Andrea would have returned to France, but his wife, who had an Italian woman's dread of leaving her own country, put every obstacle in his way, adding entreaties to tears which the uxorious Andrea could not resist. As usual he tried to please her, and she only cared to please herself.

He fell greatly in the estimation of the King, who was justly angry; albeit the artist salved his own too easy conscience by sending a few of his own paintings to Francis I., one of which, the Sacrifice of Abraham, still remains in France, and another a half length figure of S. John the Baptist. The place of this picture is much disputed; it is said to be at present in the Pitti Palace. Argenville speaks of it among the French pictures as if it had returned subsequently to Florence, while Vasari asserts that it never went there, but was sold to Ottaviano de' Medici. [Footnote: Life of Andrea, del Sarto, vol. in. p. 212.] As Andrea painted no less than five pictures of this subject, of which Argenville mentions that there were two in France, one of which was sold to the Grand Duke of Tuscany, it is probable that the Pitti one is not that painted for Francis I.



CHAPTER VI.

ANDREA AND OTTAVIANO DE' MEDICI. A.D. 1521-1523.
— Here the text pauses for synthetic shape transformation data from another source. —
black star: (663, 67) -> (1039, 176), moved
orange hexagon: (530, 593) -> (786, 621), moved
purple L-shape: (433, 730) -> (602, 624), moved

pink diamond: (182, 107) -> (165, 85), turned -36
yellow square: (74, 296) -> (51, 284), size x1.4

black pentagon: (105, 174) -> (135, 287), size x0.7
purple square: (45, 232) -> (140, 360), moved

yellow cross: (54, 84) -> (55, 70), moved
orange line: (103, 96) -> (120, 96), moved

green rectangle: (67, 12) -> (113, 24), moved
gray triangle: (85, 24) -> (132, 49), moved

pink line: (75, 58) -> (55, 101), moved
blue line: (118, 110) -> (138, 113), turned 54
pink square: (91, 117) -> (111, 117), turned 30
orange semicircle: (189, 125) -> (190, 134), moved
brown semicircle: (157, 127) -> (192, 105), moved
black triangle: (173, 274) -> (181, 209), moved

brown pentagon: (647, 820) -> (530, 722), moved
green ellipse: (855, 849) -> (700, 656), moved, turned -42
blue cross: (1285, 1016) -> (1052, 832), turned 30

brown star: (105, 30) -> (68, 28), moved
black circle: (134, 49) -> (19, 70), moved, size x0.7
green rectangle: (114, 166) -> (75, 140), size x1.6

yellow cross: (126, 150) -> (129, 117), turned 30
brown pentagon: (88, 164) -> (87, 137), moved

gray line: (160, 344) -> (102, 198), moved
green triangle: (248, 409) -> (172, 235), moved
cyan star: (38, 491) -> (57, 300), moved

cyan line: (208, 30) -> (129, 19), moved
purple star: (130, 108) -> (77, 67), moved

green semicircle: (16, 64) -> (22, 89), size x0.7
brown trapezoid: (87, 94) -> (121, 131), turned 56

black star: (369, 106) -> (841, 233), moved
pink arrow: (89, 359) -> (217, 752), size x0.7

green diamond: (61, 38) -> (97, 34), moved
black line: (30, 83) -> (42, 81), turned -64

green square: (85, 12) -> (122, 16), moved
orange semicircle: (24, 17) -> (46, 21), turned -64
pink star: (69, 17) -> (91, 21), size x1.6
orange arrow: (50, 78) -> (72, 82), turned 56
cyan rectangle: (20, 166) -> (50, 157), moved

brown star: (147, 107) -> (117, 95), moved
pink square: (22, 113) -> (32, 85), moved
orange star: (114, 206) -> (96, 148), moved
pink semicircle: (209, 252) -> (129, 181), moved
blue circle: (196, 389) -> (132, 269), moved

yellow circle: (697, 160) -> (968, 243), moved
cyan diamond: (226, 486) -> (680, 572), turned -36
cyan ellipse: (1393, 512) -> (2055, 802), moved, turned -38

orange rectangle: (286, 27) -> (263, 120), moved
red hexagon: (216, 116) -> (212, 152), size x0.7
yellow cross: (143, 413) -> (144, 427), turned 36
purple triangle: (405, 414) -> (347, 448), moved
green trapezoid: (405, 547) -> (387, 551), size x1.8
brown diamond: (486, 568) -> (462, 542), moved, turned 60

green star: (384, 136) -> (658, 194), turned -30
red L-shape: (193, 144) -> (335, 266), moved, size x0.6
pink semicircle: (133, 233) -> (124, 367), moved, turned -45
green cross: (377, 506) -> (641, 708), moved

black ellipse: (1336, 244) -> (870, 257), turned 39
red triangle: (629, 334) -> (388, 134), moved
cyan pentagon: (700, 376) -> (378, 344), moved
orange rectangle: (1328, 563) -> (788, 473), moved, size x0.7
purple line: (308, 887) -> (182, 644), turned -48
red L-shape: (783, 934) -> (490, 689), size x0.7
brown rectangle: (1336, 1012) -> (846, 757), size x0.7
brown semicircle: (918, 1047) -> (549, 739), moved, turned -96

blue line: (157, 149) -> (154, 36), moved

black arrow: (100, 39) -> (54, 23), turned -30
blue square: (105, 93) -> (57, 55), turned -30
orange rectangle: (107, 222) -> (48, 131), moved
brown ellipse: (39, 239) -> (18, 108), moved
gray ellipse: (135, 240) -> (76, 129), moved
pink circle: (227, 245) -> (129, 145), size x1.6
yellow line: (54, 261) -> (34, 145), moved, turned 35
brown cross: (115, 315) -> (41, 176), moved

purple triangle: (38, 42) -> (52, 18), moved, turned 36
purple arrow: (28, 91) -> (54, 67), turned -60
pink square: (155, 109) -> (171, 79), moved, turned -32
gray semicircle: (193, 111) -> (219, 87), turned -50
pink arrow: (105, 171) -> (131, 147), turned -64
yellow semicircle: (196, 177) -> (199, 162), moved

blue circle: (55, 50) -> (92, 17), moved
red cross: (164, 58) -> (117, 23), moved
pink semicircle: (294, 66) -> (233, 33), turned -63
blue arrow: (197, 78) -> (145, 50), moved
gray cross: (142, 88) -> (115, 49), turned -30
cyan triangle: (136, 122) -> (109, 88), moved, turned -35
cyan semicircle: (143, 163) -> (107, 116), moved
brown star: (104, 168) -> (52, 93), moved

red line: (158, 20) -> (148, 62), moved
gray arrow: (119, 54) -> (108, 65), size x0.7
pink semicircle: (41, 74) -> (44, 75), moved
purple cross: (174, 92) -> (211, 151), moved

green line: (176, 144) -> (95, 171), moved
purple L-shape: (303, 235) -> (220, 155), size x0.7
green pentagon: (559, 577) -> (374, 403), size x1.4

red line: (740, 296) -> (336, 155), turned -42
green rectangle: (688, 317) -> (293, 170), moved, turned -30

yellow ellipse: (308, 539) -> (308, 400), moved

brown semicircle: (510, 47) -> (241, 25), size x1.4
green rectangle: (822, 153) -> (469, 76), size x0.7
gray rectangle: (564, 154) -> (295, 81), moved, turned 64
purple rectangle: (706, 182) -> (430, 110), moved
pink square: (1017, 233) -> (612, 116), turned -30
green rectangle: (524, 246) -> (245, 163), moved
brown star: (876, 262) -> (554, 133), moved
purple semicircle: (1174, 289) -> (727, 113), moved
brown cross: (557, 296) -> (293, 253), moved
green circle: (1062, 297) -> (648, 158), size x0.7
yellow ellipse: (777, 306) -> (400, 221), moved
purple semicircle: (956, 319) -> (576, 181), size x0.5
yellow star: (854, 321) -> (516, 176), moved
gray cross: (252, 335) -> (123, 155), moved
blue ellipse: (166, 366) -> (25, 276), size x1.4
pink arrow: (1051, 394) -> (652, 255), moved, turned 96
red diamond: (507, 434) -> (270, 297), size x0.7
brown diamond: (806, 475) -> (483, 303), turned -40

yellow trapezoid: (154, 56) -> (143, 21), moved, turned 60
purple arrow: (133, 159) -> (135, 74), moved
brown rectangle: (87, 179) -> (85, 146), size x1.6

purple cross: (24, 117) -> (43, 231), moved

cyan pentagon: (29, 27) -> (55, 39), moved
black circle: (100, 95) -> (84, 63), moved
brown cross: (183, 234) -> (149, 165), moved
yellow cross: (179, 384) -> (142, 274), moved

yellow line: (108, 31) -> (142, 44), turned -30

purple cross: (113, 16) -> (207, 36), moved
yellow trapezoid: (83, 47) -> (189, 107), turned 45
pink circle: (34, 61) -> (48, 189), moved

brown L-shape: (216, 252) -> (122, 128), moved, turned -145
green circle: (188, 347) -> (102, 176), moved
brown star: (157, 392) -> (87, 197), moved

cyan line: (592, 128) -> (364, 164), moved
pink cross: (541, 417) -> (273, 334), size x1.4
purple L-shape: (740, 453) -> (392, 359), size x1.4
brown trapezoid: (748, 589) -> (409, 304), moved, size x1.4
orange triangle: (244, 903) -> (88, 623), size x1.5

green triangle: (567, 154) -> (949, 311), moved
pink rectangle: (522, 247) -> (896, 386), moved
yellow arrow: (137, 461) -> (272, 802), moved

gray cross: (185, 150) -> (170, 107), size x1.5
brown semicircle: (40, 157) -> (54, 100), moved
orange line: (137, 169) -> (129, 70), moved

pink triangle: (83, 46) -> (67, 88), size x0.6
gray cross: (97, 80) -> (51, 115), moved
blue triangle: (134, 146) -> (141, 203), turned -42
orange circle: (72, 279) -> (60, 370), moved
The Medici, always patrons of art, did not neglect to enrich their palaces with the works of Andrea del Sarto. Ottaviano de' Medici, a cousin of the reigning branch, was an especial friend of his, from the time that Andrea began the fresco of Caesar receiving tribute of animals in the Hall of Poggio a Cajano. The commission came really from Pope Leo X., who deputed Cardinal Giulio, his cousin, to have the hall of the favourite family villa adorned with frescoes. He in turn handed over the direction to Ottaviano, who was a great amateur of art. It was designed that Andrea del Sarto should cover a third of the Hall, the other two-thirds being given to Pontormo and Francia Bigio. The payment of thirty scudi a month was arranged. In this Andrea has shown his genius in a style entirely new, the composition being crowded, the perspective intricate, the background a building adorned with statues. The subject being allegorical, he has given the reins to his fancy and produced a wonderful assemblage of strange beasts and stranger human beings, Moors, Indians, and dwarfs. There are giraffes, lions, and all kinds of animals, which he had an opportunity of studying in the Serraglio of Florence. The drawing is true and free, the figures and animals full of life, the colouring as usual well harmonised and bright. The Pope died about this time in 1522, and the picture was left to be finished by Allori in 1580.